Bahçede bana koşuyorsun. Yaşlılık sana yakışıyor, çünkü öksürmüyorsun. Ve ben dokunabiliyorum yüzüme. Dokunsam dökülecek gibi değil tenin. Babam hayal ettiği barını açmış evin alt katına. Seviyor seni.  Garaj bile var. Garajda resimler yapıyorsun. Gülen ve ağlayan çocuğun resmini. Lisedeyken başlamıştın resime. Bir daha hiç yapmadın. Ev mis gibi kokuyor. Tüller tam camlarına göre. Torunlarından biri halıların saçaklarını tarıyor. Gülümsüyorsun.

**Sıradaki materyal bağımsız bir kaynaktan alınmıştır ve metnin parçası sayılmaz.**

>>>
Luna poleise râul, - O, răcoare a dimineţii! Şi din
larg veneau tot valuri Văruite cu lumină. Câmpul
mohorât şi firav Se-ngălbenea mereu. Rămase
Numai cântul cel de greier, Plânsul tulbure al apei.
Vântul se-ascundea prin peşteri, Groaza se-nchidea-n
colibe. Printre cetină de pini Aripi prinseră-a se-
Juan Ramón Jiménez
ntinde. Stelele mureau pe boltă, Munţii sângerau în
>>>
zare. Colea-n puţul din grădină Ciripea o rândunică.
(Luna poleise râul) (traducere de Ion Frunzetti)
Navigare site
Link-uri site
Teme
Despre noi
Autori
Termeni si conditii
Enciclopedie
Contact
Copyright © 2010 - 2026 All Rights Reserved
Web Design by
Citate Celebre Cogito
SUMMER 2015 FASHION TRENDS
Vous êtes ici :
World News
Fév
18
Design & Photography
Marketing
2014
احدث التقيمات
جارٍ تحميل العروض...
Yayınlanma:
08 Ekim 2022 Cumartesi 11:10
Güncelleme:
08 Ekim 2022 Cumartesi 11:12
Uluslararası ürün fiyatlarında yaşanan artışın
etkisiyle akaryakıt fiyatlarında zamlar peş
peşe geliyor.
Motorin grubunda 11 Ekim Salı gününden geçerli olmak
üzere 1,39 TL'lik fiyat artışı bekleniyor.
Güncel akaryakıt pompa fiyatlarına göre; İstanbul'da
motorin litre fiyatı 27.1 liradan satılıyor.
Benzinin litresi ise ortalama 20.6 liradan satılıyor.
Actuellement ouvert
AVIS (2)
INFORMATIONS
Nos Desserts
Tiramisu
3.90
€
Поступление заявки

Toprak ve kürek sesi. Babam nerde. Neden gelmedi. Sen nerdesin. Neden gelmedin. Bu ev senin mi. Hayalinin menekşeleri suladığı o boş arazinin tam karşı tepesinde. Selviler içinde. Mermer. Tek katlı. Ben hep iki katlı hayal etmiştim oysa. Ananem mi o gelen. Götürün onu burdan, dayanamaz!

Yatakta mıyım.Gözlerim tavanda. Burası neresi. Koluma bir şeyler takıyor biri, biri de zor diyor, benzemez hiçbir acıya.